• **Supplied information**
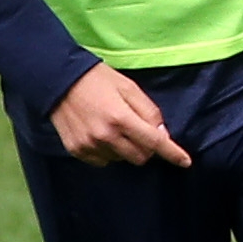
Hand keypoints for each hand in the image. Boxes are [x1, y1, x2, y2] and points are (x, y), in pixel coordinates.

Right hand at [50, 63, 191, 167]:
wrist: (57, 80)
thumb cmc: (97, 80)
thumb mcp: (128, 87)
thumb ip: (148, 111)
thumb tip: (162, 134)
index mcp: (121, 118)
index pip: (155, 142)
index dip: (173, 153)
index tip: (185, 162)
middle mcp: (105, 136)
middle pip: (140, 157)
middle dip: (146, 147)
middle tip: (138, 130)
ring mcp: (90, 145)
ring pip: (121, 160)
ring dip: (125, 148)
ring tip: (114, 127)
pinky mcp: (77, 150)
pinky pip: (103, 161)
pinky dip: (108, 152)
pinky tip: (100, 134)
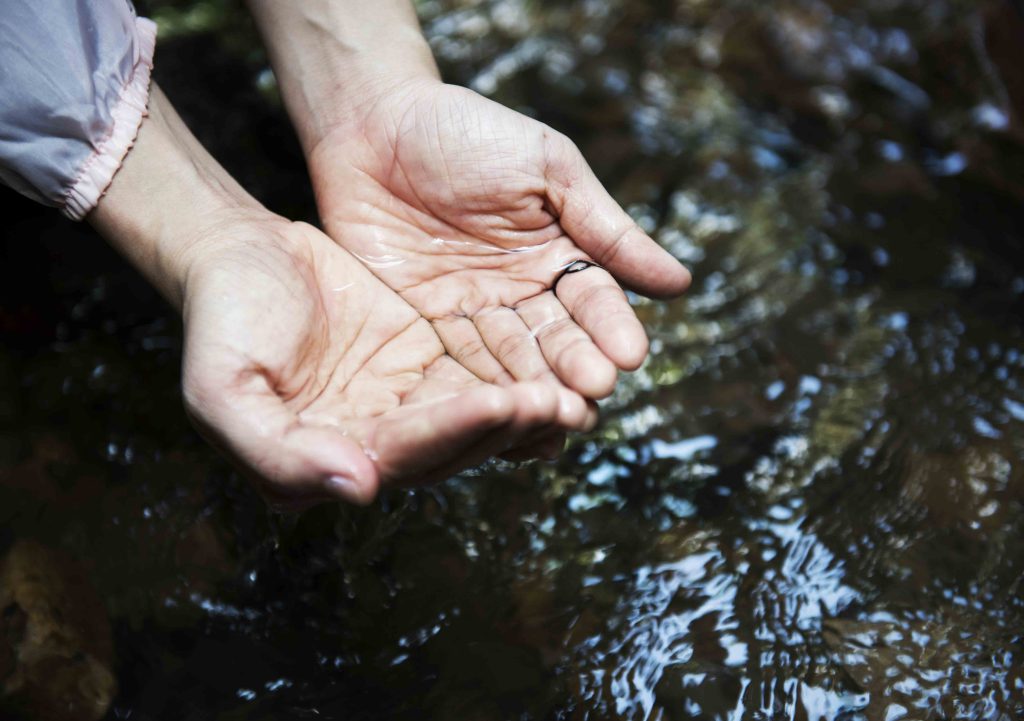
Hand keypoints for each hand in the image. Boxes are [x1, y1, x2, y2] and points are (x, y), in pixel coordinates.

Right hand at [179, 216, 594, 509]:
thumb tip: (360, 489)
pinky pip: (476, 374)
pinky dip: (515, 376)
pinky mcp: (425, 363)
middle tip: (558, 403)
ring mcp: (401, 404)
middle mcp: (370, 444)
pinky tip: (556, 368)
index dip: (451, 431)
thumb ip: (277, 454)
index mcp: (324, 462)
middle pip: (449, 446)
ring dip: (522, 410)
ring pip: (472, 418)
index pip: (400, 456)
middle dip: (503, 426)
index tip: (500, 402)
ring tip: (573, 393)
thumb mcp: (221, 390)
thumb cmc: (221, 320)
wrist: (239, 253)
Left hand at [307, 78, 691, 398]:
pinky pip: (452, 365)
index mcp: (558, 256)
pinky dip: (477, 393)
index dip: (609, 327)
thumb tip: (680, 283)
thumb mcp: (547, 168)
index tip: (629, 355)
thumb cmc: (468, 132)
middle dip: (574, 367)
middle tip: (593, 393)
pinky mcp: (421, 328)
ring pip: (509, 363)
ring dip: (532, 391)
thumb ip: (605, 227)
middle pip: (554, 341)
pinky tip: (499, 422)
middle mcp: (520, 295)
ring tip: (554, 418)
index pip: (592, 299)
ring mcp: (471, 315)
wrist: (375, 122)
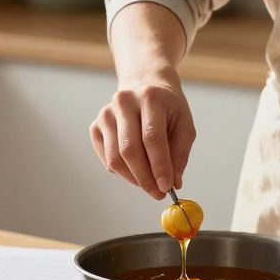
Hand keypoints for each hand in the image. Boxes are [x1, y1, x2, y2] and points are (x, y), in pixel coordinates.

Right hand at [90, 74, 195, 198]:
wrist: (145, 85)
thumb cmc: (168, 109)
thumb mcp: (184, 125)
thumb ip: (180, 154)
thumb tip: (174, 183)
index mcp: (150, 97)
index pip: (152, 138)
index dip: (159, 166)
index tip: (167, 188)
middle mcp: (124, 102)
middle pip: (130, 149)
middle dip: (145, 178)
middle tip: (158, 193)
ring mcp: (106, 113)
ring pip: (115, 158)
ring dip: (134, 178)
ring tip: (150, 184)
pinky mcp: (95, 126)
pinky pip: (107, 159)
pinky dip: (122, 172)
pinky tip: (135, 170)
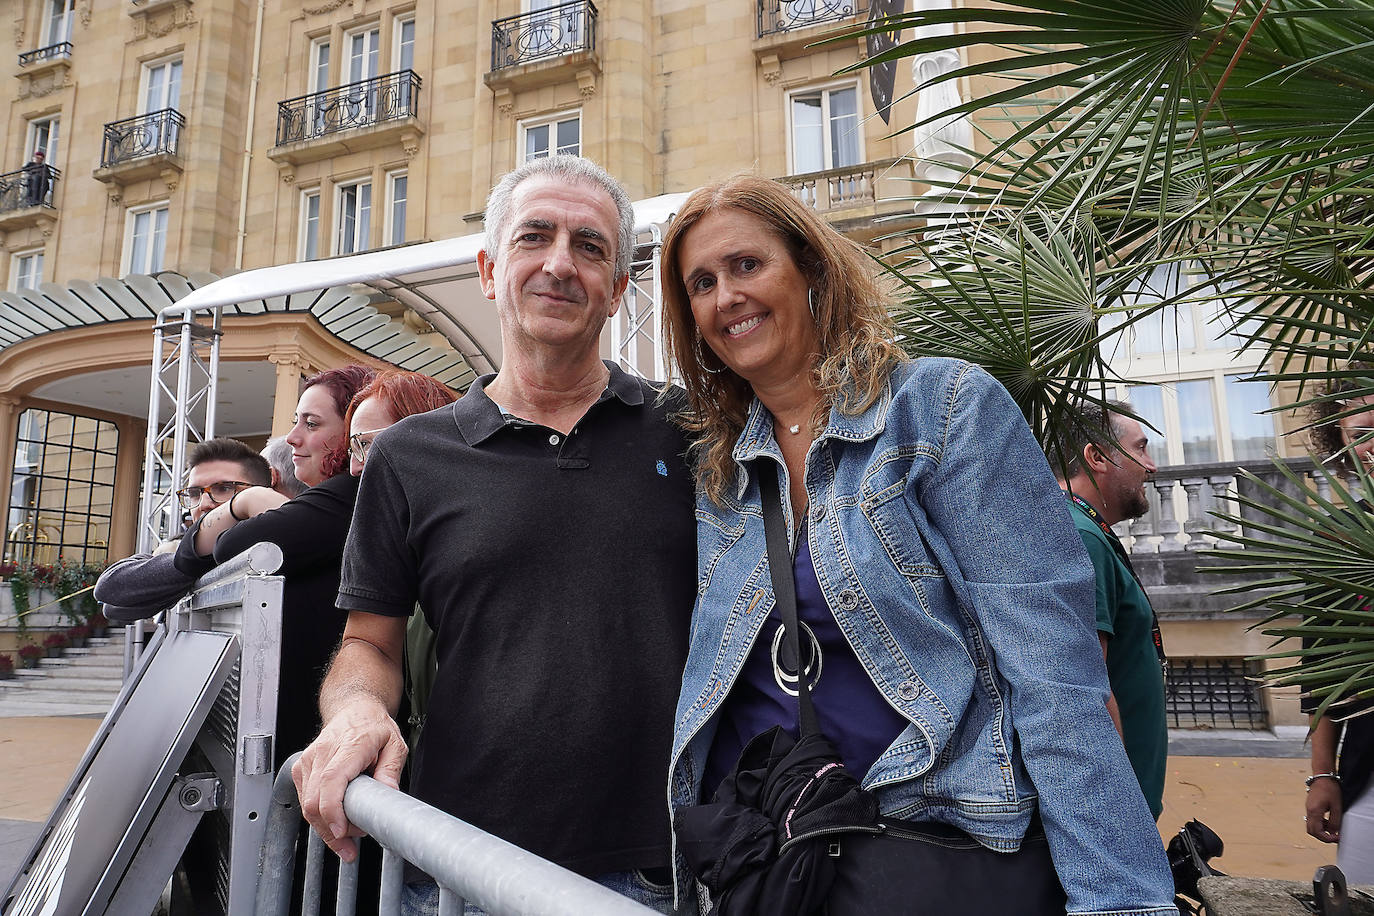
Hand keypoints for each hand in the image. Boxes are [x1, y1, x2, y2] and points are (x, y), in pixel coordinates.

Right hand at [293, 697, 407, 861]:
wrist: (353, 710)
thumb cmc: (373, 726)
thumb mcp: (395, 745)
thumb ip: (391, 770)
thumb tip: (387, 795)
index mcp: (349, 746)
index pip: (332, 781)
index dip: (333, 811)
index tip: (343, 832)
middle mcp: (322, 753)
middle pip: (314, 801)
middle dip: (332, 830)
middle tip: (353, 843)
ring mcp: (307, 761)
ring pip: (307, 805)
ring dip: (325, 827)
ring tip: (348, 833)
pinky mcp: (300, 769)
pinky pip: (304, 800)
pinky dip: (318, 816)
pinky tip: (335, 821)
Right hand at [1306, 777, 1341, 842]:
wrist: (1322, 777)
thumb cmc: (1330, 789)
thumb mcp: (1336, 806)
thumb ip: (1335, 821)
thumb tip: (1333, 832)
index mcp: (1314, 811)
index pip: (1317, 832)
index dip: (1327, 838)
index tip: (1336, 838)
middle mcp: (1309, 811)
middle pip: (1311, 831)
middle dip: (1322, 837)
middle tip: (1334, 837)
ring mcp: (1308, 809)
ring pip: (1311, 826)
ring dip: (1321, 830)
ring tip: (1332, 828)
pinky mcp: (1310, 807)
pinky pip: (1312, 820)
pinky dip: (1320, 824)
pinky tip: (1328, 821)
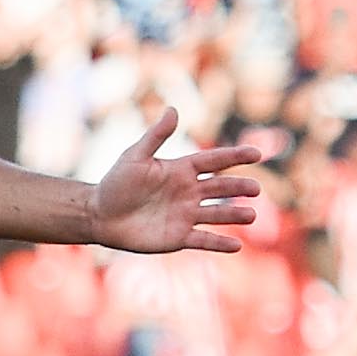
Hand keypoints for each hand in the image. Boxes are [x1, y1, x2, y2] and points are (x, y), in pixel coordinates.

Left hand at [90, 110, 264, 255]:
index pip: (214, 160)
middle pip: (220, 188)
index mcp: (181, 170)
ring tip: (251, 215)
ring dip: (234, 215)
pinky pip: (203, 240)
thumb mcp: (135, 156)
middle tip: (255, 189)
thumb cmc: (116, 183)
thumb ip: (156, 136)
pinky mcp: (178, 237)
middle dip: (239, 188)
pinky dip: (219, 244)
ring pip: (217, 214)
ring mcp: (185, 215)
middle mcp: (189, 192)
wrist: (100, 216)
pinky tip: (236, 246)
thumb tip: (173, 109)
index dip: (235, 157)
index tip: (257, 153)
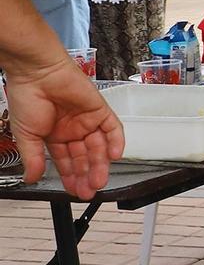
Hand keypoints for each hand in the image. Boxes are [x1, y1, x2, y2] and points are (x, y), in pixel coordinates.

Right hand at [5, 56, 122, 197]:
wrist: (36, 73)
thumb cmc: (26, 97)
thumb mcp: (26, 135)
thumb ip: (33, 158)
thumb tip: (32, 178)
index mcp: (54, 136)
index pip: (67, 161)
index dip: (71, 177)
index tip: (75, 191)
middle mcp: (72, 129)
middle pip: (85, 157)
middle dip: (87, 175)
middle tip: (89, 190)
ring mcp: (87, 120)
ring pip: (99, 146)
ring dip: (100, 164)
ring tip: (99, 180)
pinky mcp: (99, 109)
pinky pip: (113, 128)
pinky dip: (116, 141)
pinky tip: (113, 156)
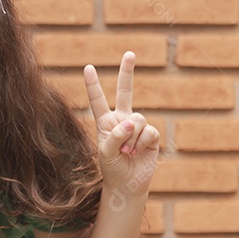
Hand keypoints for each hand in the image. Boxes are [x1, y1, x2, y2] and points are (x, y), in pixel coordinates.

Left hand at [83, 51, 159, 195]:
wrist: (128, 184)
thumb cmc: (112, 168)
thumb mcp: (106, 153)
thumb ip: (115, 136)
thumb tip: (131, 122)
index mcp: (105, 122)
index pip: (98, 100)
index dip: (93, 85)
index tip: (87, 67)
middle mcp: (122, 120)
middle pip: (125, 92)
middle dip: (127, 72)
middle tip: (129, 53)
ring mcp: (137, 127)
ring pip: (138, 120)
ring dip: (132, 137)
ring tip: (128, 151)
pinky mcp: (151, 136)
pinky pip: (149, 131)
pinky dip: (143, 142)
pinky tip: (139, 151)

• **Task directions**
Would you give again, exactly, the lines in the data above that run from the line containing "pinky dip: (515, 376)" to the line containing "pinky tip: (135, 170)"? Include both ends and no pictures.

• **Exercise answer**
pinky dip: (515, 376)
pinky mcp: (425, 363)
middle tip: (558, 403)
ring mcp: (401, 404)
middle mcp: (370, 444)
pinky tip: (556, 368)
index dip: (451, 431)
thumb ip: (277, 454)
index mcp: (324, 462)
middle pip: (449, 446)
ring dip: (522, 410)
ring pip: (472, 418)
index pip: (400, 456)
middle dip: (503, 426)
index tip: (500, 402)
ring tip: (573, 393)
thumb mcp: (221, 390)
thumb cmc: (221, 320)
wrist: (239, 253)
Left hand at [307, 78, 691, 398]:
pinky pip: (452, 365)
index mcp: (558, 256)
pinky dip: (477, 393)
index dip: (609, 327)
thumb tip: (680, 283)
thumb mcp: (547, 168)
index tip: (629, 355)
thumb cmc: (468, 132)
middle dip: (574, 367)
middle tip: (593, 393)
pinky mcp: (421, 328)
ring pip: (509, 363)
ring dip: (532, 391)
thumb ip: (605, 227)
middle pip: (554, 341)
pinky tip: (499, 422)
middle mcp: (520, 295)
ring tip: (554, 418)
index pip: (592, 299)
ring mcp: (471, 315)
wrist: (375, 122)
Hand keypoints for each hand in the image. Boxes are [x1, y1, x2, y2] and points are (x, y), in pixel coordinates.

Right hand at [90, 74, 195, 198]:
wrist: (145, 85)
thumb cmc: (168, 109)
thumb mcp: (184, 125)
thumb ip: (180, 154)
thumb tip: (174, 183)
index mcp: (150, 97)
index pip: (152, 138)
index dip: (159, 166)
index tip: (167, 188)
middle mcp: (124, 102)
middle pip: (130, 149)
middle dip: (145, 178)
middle tip: (158, 193)
ring mcp: (106, 113)
ring pip: (115, 158)
ring dip: (134, 178)
ring tip: (150, 184)
pinky mcp: (95, 126)
pinky pip: (107, 159)
pinky dip: (122, 172)
pinky tip: (135, 170)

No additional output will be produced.